What the task requires:
Copy the RDF knowledge graph text from "It is often" to "we can't try.", substituting "unique identifier" for "primary key".
[Text section Boundary: Start]
X

Best Practices from Oracle Development's A‑Team

"Extending" an 
existing RDF 
Knowledge Graph

Michael J. Sullivan
Principal Cloud Solutions Architect

he basic idea behind an RDF knowledge graph is that A.) every domain-specific graph consists of a bunch of statements taking the form of a triple consisting of Subject, Predicate, Object. And B.) for the most part, that those domain-specific statements are maintained together in one graph model. So far so good. But what if we wanted to "extend" our knowledge graph to have some metadata about the metadata? Do we need to shove that into our graph model as well (and thereby clog it up)? Or could we somehow extend our knowledge graph by placing the supporting metadata in a secondary source? There are all sorts of use-cases for this, but perhaps the easiest to understand would be around concepts like provenance & governance. Specifically, the provenance supporting each domain-specific statement — i.e. Where did it come from? When was it added? Who added it? etc. This is not unlike a content management system wherein one has access to both the CMS data (e.g. the article text, images, categories, etc.) as well as the CMS metadata (e.g. created_by, created_date, workflow_status, etc.).

It is often desirable to separate out the data from the metadata, but also have it readily linkable/queryable in order to assist with managing your assets. However, this is much harder to do in standard RDF as there is no such thing as a primary key for each triple (something I think should have been there from the beginning). But that doesn't mean we can't try.

In a previous blog (see: https://www.ateam-oracle.com/semanticrdf-“properties”) I showed how we could leverage the NamedGraph feature of RDF Quads to add edge properties to our graph model. In this blog, we are going to do something similar, but instead of placing those edge properties WITHIN our model, we will be placing the triple-related properties OUTSIDE in their own separate model(s). Just like any other RDF endpoint, these properties are easily independently queryable via SPARQL. And when needed, we can can easily "join" them together with our original knowledge graph through the use of either SPARQL (locally overloaded) federation or better yet, as a combined virtual view unique to Oracle Spatial & Graph. This allows you to maintain multiple models independently of each other yet seamlessly combine & query them when needed without using federation — a pattern which can also be used for near instantaneous updates. Cool stuff.

What follows are two sample models where MYMODEL contains the primary data keyed using a NamedGraph URI while MYMODEL$PROVENANCE contains the related provenance metadata.

MYMODEL

Subject           Predicate            Object              NamedGraph
:_SEMANTiCS_2019  a                    :Conference
:_Michael         :presentedKeynoteAt  :_SEMANTiCS_2019    :E1
:E1               :location            :_Karlsruhe_DE

MYMODEL$PROVENANCE

Subject           Predicate            Object 
:E1               :dateCreated         "2018-04-09T10:00:00"^^xsd:dateTime
:E1               :createdBy           :_PublicRelationsTeam
:E1               :workflowStatus      "Under Review"
[Text section Boundary: End]
[Recorded information Boundary: Start]
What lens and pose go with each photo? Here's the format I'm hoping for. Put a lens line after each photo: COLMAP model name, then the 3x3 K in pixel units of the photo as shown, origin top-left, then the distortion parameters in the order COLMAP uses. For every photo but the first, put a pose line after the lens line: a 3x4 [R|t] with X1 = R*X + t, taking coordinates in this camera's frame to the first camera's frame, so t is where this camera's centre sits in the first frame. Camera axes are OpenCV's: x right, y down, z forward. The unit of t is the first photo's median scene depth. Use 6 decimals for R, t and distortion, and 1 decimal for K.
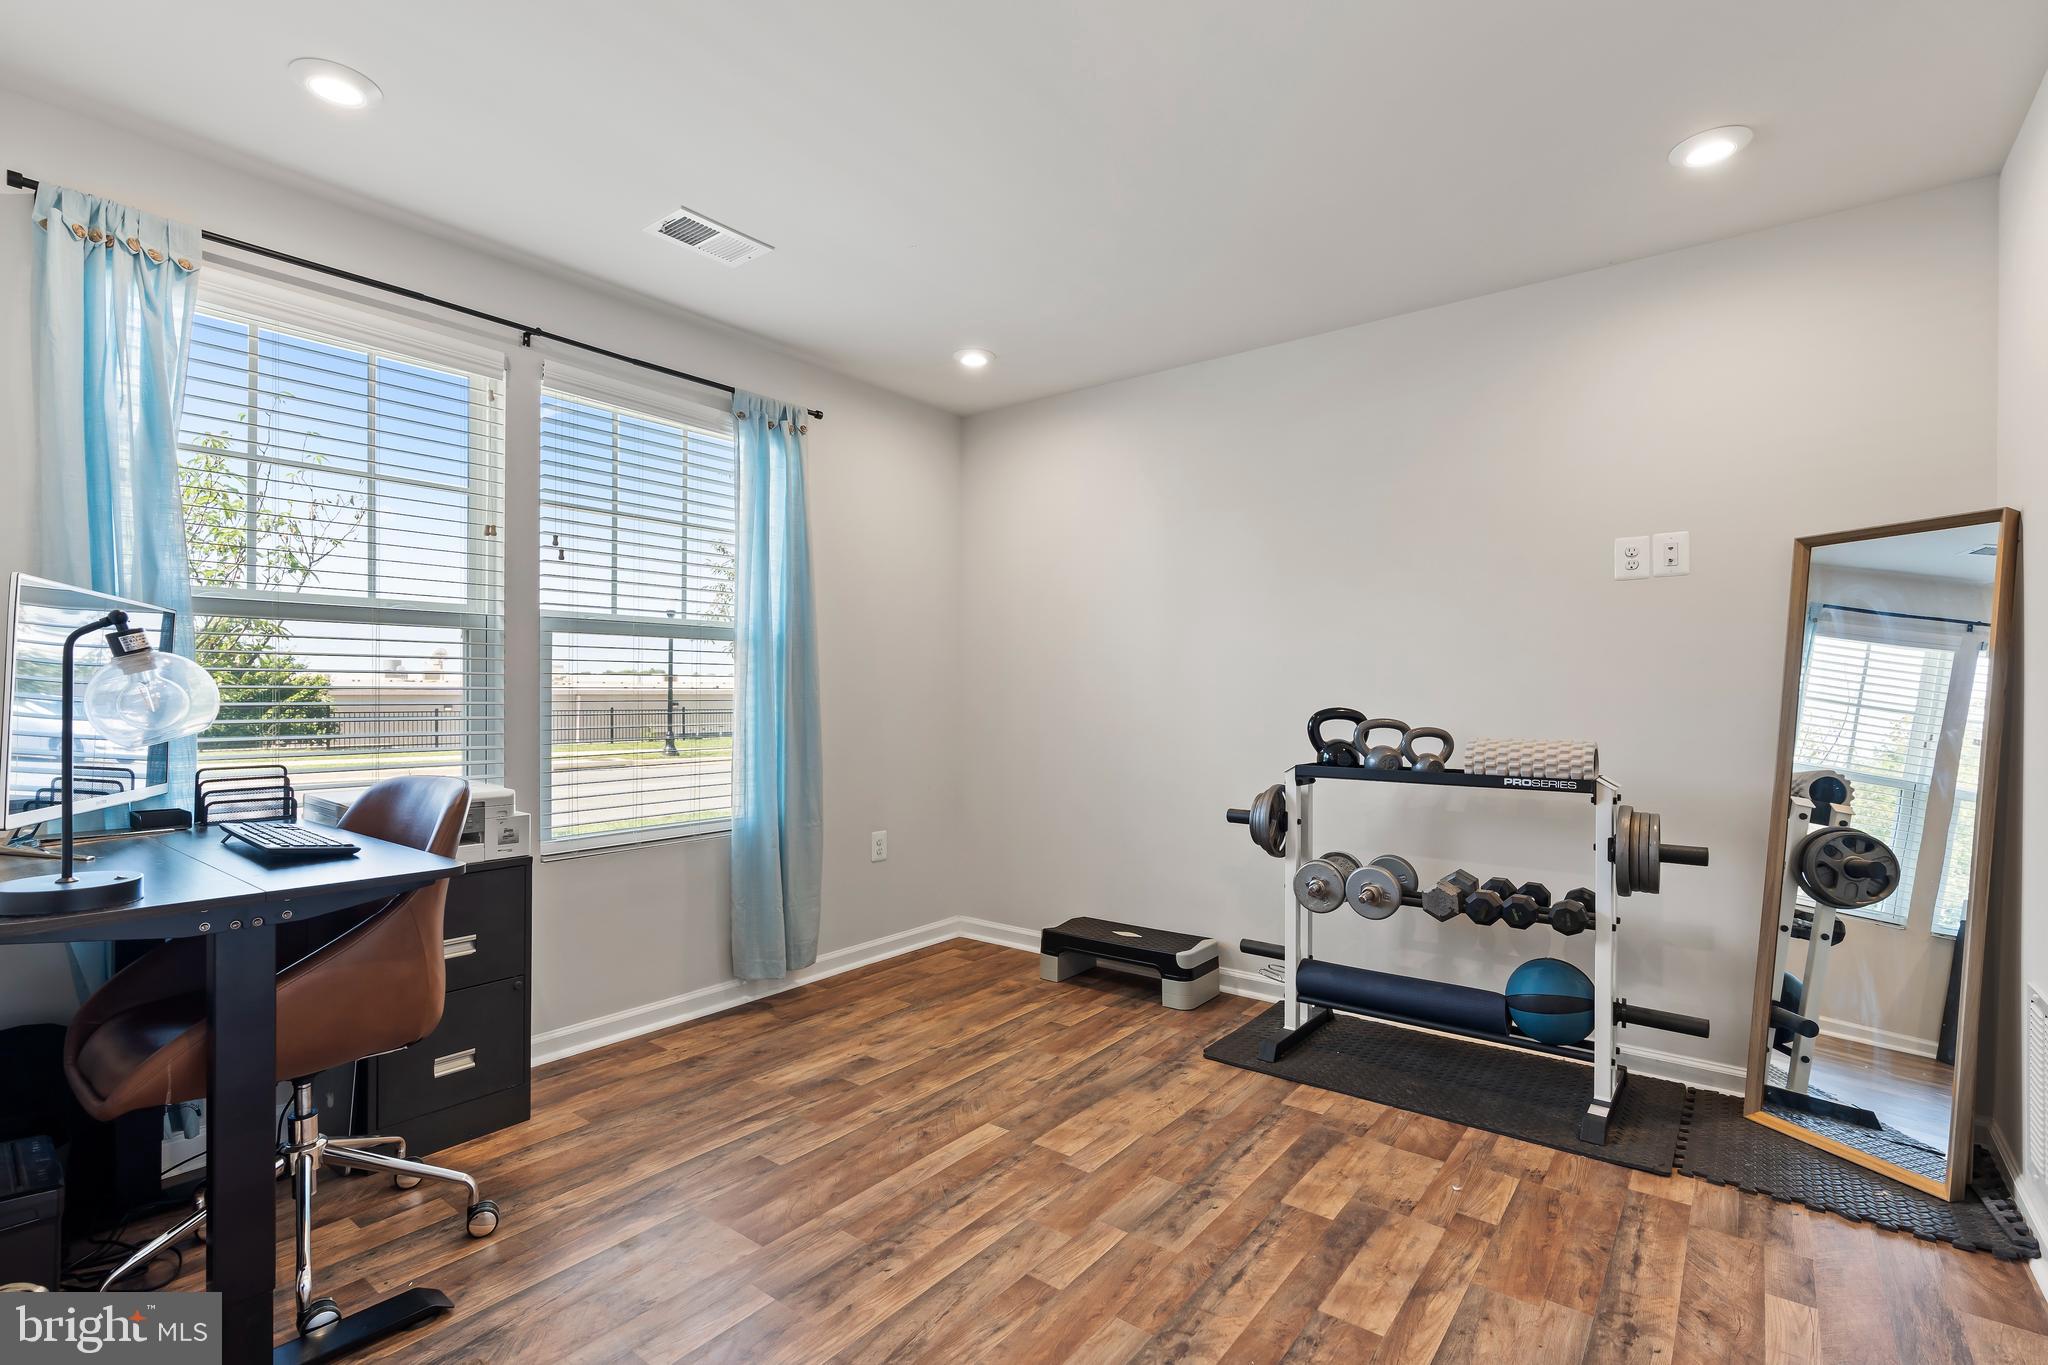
[Recorded information Boundary: End]
Finished task:
It is often desirable to separate out the data from the metadata, but also have it readily linkable/queryable in order to assist with managing your assets. However, this is much harder to do in standard RDF as there is no such thing as a unique identifier for each triple (something I think should have been there from the beginning). But that doesn't mean we can't try.